Michaël Pan


Journée chaude, j'ai emmené Zébulon sous un soleil de plomb
au square près de chez la grande Simone. Déjà, on m'a arrêtée deux fois dans
l'allée écrasée de soleil pour me signifier ma grande inconscience de laisser
ainsi mon fils tête nue (malgré sa toison abondante). La deuxième fois, sans
mot dire, j'ai enfoncé sur sa tête la casquette, qu'il a aussitôt jetée au sol.
J'ai eu un geste, vous voyez ?, et la personne, une vieille chnoque à
caniche nain, m'a juste répondu, dans ces cas là, ne sortez pas. Je lui aurais
bien répliqué qu'à ce compte là, son chien n'avait ni poils ni bob et que cela
ne l'empêchait pas de venir lâcher ses étrons sous le cagnat mais j'ai préféré
filer. 

Arrivé au bac à sable, Zébulon a de suite avisé cet objet
qui n'existe pas dans les squares de Montreuil, à savoir la fontaine de bronze
vert sur le bouton de laquelle on pousse pour faire jaillir un jet d'eau
carabiné en plein sur les chaussures et le pantalon. Il s'est arrêté,
émerveillé. Des enfants venaient y prendre de l'eau dans leurs sceaux pour
ensuite construire de superbes châteaux de sable (le papa) ou faire de la
bouillassse à cœur joie (plutôt ça). A chaque fois, le même cri des mères, des
nounous, des grands-mères, parfois (mais plus rarement) des pères : 

–         
Barnabé, fais attention à tes pieds !

(Entrées tirées d'une collecte de données)
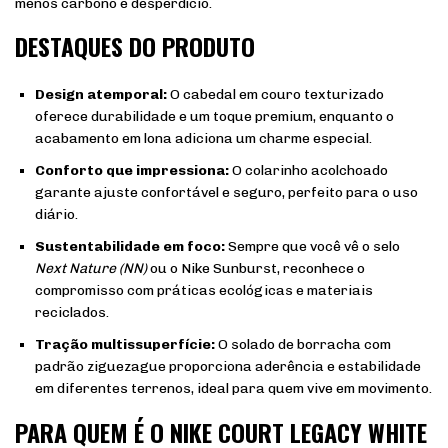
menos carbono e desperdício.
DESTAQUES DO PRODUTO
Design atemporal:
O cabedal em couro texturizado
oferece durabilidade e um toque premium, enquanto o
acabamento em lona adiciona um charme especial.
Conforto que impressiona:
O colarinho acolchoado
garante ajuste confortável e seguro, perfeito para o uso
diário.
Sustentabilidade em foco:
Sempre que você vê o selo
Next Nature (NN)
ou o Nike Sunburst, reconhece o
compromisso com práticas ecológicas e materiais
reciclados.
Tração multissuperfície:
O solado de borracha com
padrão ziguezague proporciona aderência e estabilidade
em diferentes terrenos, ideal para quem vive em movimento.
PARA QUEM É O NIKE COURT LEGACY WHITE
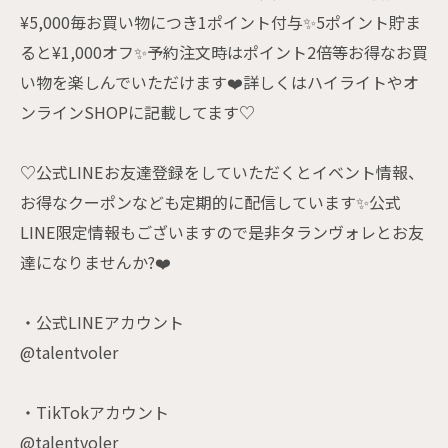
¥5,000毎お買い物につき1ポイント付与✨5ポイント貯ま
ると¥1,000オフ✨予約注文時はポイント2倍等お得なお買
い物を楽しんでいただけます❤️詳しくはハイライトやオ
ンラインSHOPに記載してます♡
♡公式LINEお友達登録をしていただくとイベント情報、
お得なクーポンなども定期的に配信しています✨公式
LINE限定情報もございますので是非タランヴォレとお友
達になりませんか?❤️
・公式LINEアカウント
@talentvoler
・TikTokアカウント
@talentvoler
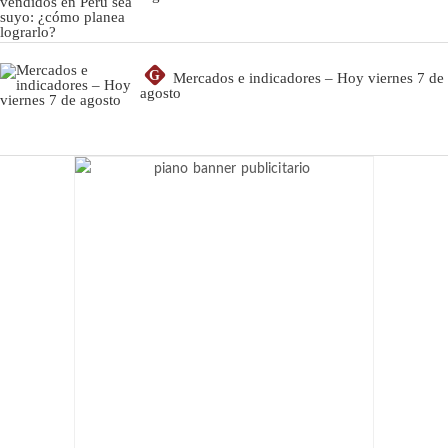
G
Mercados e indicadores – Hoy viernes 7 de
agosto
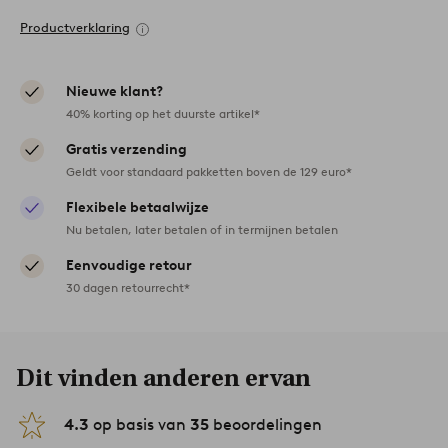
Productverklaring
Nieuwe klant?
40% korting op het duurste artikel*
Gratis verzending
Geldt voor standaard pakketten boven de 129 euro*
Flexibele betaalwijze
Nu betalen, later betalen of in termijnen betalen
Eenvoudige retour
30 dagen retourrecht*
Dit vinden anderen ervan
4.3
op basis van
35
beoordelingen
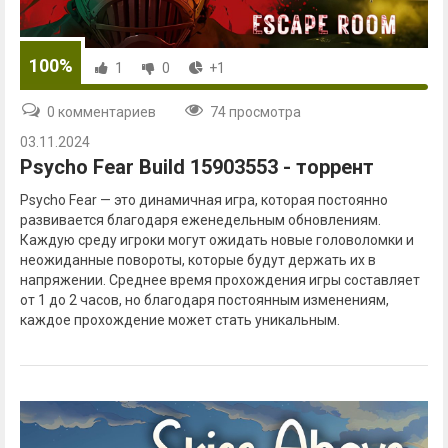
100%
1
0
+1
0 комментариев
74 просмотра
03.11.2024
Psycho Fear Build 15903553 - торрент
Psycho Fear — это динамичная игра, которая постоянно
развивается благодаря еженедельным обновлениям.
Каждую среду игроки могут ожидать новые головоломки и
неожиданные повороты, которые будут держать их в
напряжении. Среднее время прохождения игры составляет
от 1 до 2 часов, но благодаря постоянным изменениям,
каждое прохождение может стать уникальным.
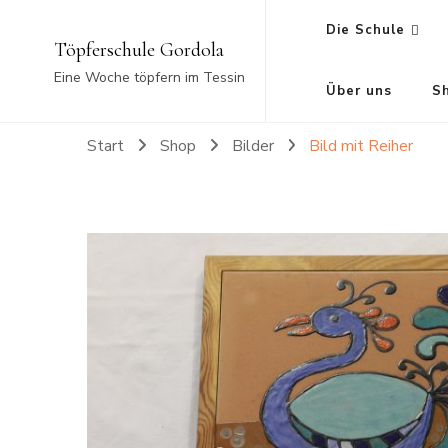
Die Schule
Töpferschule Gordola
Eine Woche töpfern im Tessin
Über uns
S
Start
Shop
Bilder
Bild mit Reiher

Consigne:
Reprends le récit de l'après-midi au square avec Zébulon et écris la suite, en commençant juste après le cri « Barnabé, fais attention à tes pieds ! ».

Réponse finale:
–         
Emma, si tu mouilles ta robe, tu vas voir !
–         
Mathieu, tu reviens immédiatement, tu es train
de te salir !
–         
Sofiane, non, non, tu ne joues pas dans la
gadoue !
–         
Arthur, tes chaussures !
–         
 Juliette,
tes socquettes !
–         
Hervé, tes pieds !

Etc. Le Zébulon s'est avancé, l'air radieux, vers la
fontaine. Les sandales bien dans l'eau, il a essayé d'appuyer sur le bouton,
trop dur, un enfant l'a fait et il a pris un coup de jet en plein sur le
falzar, puis il s'est laissé tomber d'un air ravi dans la gadoue. J'ai hésité.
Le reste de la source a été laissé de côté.